The core technical issue stems from how Claude evaluates context across session boundaries. Within an initial exploratory session, Claude operates with accumulated conversational context that informs its trust calibration — the user's demonstrated intent, the organic development of the workflow, and the iterative back-and-forth that establishes legitimacy. When that workflow is serialized into a scheduled routine and re-executed, Claude receives a dense, pre-written instruction set that, stripped of its conversational history, structurally resembles a prompt injection or social engineering payload. Programmatic download patterns using the Fetch API, blob URL tricks, and credential-bearing requests to third-party portals are all recognized attack vectors, and Claude's safety training flags their co-occurrence with elaborate legitimacy claims as suspicious — precisely because that combination is a known adversarial pattern. The irony the user identifies — that Claude is refusing to follow instructions Claude itself wrote — reflects a genuine architectural challenge: agentic Claude does not carry forward the trust established in the authoring session.

This problem is not unique to this user's experience and sits at the center of ongoing debates about how AI safety constraints interact with agentic deployability. Anthropic's own guidance on computer use and agentic workflows acknowledges that Claude applies heightened scrutiny to actions with real-world consequences, particularly those involving credential use, file downloads from third-party portals, and JavaScript execution — categories that overlap almost entirely with legitimate enterprise compliance automation. The tension is structural: the same features that make Claude cautious enough to resist actual social engineering attacks make it resistant to legitimate automation that superficially resembles those attacks. Claude Routines and Claude Code with Playwright represent Anthropic's emerging answer to this problem, offering execution environments where authorization context can be more reliably established and maintained, but these tools are still maturing and the user's experience suggests the scaffolding for persistent trust between authoring and execution phases remains inadequate for production use cases.

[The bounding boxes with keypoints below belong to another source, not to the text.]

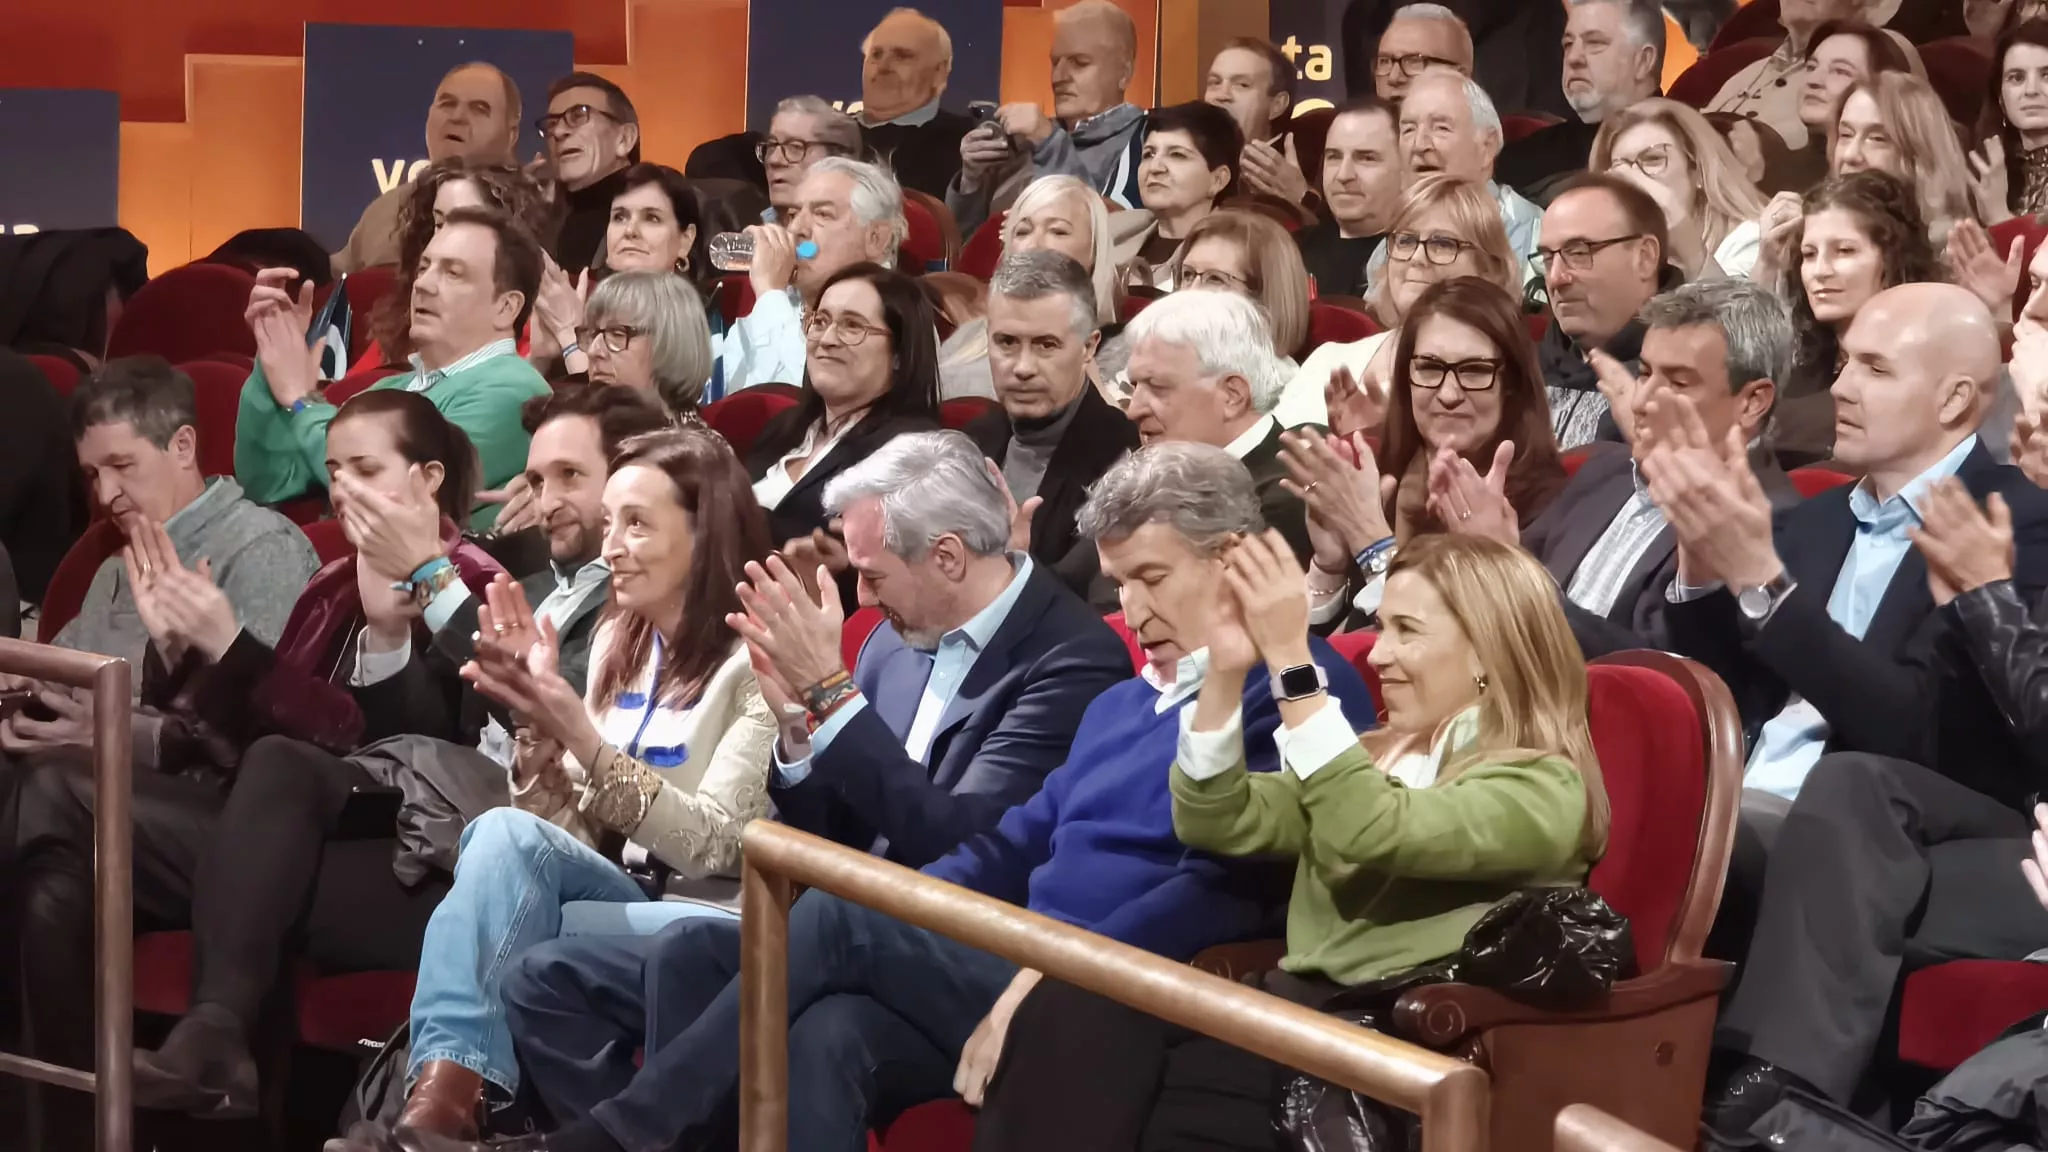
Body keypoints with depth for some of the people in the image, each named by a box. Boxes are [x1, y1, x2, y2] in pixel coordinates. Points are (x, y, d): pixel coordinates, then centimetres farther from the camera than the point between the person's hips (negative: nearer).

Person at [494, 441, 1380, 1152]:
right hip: (1017, 966, 8)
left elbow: (1230, 886, -16)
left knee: (833, 920, -21)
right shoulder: (1122, 702, 28)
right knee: (829, 1033, -22)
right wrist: (883, 927, 9)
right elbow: (1014, 849, 28)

The broader implication for the AI automation ecosystem is that current large language model safety architectures were largely designed around single-turn or short-context interactions, and the transition to multi-session agentic deployment exposes gaps in how authorization, identity, and intent are represented and persisted. Unlike traditional RPA tools — which execute deterministic scripts with no independent judgment — Claude re-evaluates the legitimacy of each action at inference time, which introduces the possibility of runtime refusal even for pre-approved workflows. This is arguably a safety feature, but it becomes a liability when the re-evaluation mechanism lacks access to the original authorization context. The industry-wide solution likely involves some form of cryptographically verifiable or system-prompt-level authorization that survives session boundaries, analogous to how OAuth tokens persist user consent across API calls. Until such mechanisms are standardized and integrated into platforms like Claude.ai, users attempting to deploy Claude for sensitive but legitimate automation tasks will continue to encounter the paradox this Reddit post describes: a model that collaboratively builds a workflow it will subsequently refuse to run.